LOUISVILLE, Ky. (BP)–George Barna, the researcher and writer, has reviewed America’s New Year’s resolutions for 2011. Not surprisingly, our resolutions focus on issues related to ourselves: weight, diet and health; money, debt and finances; personal improvement; addiction; job and career; spiritual or church-related; and educational. Less than one percent of Americans claim that one of their goals for this year is to get closer to God. Further, Barna found that very few Americans say they want to improve relationships with others in 2011.
So, we Americans want to change — but without God and without others. That, of course, is a recipe for failure. More importantly, though, it is a call to proclaim the Gospel loudly throughout North America. It is a summons to heartfelt, broken prayer on behalf of the church and the people that we are called to reach. In that sense, the call for Southern Baptists to engage in solemn assemblies in January is right on time.
Think about it. Americans are concerned enough about our health, finances, careers and education that we have made resolutions for change. Though some Americans are concerned about spiritual matters, our relationship with God is not included in our list of resolutions. Apparently, few Americans see enough need to strengthen their relationship with God that they have resolved to seek improvement in 2011. Either they believe their relationship with God is so unimportant that it does not deserve consideration, or they think that relationship needs no improvement.
In response, the North American church must announce again an uncompromising Great Commission theology of lostness. At a time when more than 80 percent of Americans claim to be Christian, we must vociferously declare that Jesus alone is the way to the Father and that one must turn from sin and trust Christ to be a believer. Nothing less than a personal relationship with Jesus is required; no superficial, cultural, non-transforming “Christianity” will suffice.
We know these truths, but surveys still show that many self-professed Christians believe that good works can earn salvation. Our studies through Southern Seminary’s Billy Graham School have shown that many Baptists in our own pews are not convinced that their non-believing neighbor is really lost. I suspect that we have proclaimed lostness, but not nearly as clearly, thoroughly, and systematically as we should. Consequently, our church members have created their own theologies regarding the spiritual condition of those who do not know Christ.
Moreover, the church must proclaim a Great Commission Gospel that is local-church based and relationship driven. Our relationship with God is primary, but relationships with other believers are non-negotiable as well. Charles Spurgeon put it this way: “God’s people are not dogs, else they might go about one by one; but they are sheep, and therefore they should be in flocks.” From the flock of God we find comfort when hurting, strength when struggling, and guidance when questioning. The people of God are still a marvelous people, as imperfect as we are.

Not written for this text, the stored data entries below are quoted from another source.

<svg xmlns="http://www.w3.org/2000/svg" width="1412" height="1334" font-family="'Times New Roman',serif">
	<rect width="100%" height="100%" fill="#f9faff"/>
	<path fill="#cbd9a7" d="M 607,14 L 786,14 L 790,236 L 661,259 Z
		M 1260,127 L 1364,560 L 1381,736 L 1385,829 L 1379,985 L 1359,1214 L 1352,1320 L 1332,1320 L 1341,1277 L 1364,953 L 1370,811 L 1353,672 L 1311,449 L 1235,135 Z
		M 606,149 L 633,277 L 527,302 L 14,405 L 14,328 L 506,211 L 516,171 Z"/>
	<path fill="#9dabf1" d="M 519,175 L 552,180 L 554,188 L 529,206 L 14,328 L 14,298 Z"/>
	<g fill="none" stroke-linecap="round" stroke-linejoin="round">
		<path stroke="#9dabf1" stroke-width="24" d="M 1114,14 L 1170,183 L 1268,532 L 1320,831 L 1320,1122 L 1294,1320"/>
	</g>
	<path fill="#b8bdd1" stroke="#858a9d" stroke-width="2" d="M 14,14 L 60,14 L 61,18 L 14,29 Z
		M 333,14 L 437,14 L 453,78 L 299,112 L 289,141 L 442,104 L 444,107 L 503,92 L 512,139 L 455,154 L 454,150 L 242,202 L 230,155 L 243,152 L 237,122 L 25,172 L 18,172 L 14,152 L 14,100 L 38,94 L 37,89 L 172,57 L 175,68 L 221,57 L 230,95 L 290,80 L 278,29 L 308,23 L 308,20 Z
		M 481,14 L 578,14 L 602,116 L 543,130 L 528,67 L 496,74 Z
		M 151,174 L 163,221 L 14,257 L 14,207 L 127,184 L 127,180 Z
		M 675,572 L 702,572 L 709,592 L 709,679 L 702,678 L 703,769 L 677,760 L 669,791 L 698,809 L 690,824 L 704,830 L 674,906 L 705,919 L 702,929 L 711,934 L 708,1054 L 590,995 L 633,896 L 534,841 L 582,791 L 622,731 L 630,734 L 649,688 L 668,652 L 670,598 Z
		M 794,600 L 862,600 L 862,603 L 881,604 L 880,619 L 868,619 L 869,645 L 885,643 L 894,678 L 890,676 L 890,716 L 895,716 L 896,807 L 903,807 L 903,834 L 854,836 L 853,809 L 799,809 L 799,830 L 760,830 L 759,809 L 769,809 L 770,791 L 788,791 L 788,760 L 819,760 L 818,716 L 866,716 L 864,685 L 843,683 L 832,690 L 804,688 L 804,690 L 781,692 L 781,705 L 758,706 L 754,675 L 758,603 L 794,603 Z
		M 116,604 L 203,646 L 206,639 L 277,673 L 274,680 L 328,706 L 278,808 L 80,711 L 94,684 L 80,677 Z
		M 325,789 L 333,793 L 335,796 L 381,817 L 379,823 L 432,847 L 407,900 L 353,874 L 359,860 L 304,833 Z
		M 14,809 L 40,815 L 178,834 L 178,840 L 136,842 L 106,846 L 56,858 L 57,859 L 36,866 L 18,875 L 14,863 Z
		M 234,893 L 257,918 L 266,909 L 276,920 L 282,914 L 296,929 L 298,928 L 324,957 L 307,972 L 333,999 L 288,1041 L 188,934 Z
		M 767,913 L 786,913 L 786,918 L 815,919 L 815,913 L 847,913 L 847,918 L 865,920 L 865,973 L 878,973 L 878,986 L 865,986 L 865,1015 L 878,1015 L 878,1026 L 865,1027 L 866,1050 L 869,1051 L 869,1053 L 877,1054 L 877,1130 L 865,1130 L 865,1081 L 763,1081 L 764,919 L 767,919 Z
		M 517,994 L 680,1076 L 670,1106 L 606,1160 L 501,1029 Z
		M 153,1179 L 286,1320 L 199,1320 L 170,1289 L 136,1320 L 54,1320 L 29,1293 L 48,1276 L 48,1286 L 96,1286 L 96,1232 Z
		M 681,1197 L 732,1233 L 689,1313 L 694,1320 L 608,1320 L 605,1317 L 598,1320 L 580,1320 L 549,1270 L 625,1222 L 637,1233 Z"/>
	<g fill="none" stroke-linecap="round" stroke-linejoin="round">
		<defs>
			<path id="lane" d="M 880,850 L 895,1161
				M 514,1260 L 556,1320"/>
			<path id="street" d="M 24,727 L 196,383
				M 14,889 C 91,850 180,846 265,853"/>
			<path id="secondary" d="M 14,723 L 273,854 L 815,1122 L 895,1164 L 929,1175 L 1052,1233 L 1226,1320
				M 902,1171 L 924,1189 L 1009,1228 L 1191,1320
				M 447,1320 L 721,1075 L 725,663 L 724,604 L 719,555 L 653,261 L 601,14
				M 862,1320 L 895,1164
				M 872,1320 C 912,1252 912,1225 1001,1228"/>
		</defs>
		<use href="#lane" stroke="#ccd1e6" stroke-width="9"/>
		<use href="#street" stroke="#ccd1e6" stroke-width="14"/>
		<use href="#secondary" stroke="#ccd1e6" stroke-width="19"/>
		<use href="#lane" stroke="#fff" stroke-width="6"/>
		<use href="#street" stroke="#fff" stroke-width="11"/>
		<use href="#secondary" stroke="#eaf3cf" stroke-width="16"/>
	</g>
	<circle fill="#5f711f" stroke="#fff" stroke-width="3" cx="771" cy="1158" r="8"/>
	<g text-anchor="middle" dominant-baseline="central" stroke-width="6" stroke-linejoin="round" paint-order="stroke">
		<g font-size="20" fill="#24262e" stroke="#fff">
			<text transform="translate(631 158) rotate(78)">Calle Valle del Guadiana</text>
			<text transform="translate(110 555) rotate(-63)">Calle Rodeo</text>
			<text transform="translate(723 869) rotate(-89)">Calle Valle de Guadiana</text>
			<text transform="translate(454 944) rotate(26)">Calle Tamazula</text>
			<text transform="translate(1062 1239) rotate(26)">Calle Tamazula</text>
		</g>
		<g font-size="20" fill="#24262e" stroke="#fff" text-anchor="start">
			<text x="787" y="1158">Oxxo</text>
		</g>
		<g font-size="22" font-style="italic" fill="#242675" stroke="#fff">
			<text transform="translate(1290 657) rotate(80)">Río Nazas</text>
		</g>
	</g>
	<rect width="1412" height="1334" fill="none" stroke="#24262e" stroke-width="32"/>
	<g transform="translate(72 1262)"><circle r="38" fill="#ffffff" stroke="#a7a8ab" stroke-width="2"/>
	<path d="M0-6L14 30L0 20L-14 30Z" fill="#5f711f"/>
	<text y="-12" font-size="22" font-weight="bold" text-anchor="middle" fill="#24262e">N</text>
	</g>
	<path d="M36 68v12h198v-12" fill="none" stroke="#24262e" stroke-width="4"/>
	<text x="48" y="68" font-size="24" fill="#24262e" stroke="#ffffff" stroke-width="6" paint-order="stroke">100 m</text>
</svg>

The North American church has largely failed, though, to teach a principal purpose of New Testament relationships: lifestyle accountability. The writer of Hebrews reminds us that we are to provoke one another to good works (Hebrews 10:24), and the New Testament is replete with teachings about accountability and responsibility. Somehow we have missed those passages, choosing to dodge them in deference to protecting church harmony and avoiding interpersonal conflict. We have allowed American individualism to trump biblical fellowship, and the result has been believers who struggle on their own to live holy lives.
In terms of the Great Commission, we have produced converts and then released these new believers to become disciples on their own. Such independent living — never approved in the New Testament — will lead only to spiritual failure. Our witness is then compromised by our failures, the church is painted with negative publicity, and the Gospel is perceived to be less than transforming. We need not think long to know why the world listens little as we proclaim our commitment to a Great Commission resurgence.
Finally, the North American church must confess our powerlessness to make any real Great Commission difference. We know how to generate attendance numbers, but we cannot change lives. Nobody produces better programs than we do, but our programs themselves cannot solve the problem of the soul. We educate well through our universities and seminaries, but we risk educating a generation of leaders out of their dependence on God. Unless we repent, we will be no different than most Americans: wanting change, but without God and without each other.
May God help us, particularly as Southern Baptists called to prayer and solemn assembly, to return to Him and to His church. Only then will the world take note.
Chuck Lawless is dean of the Billy Graham School of Missions, Evangelism and Church Growth at Southern Baptist Theological Seminary in Louisville, Ky.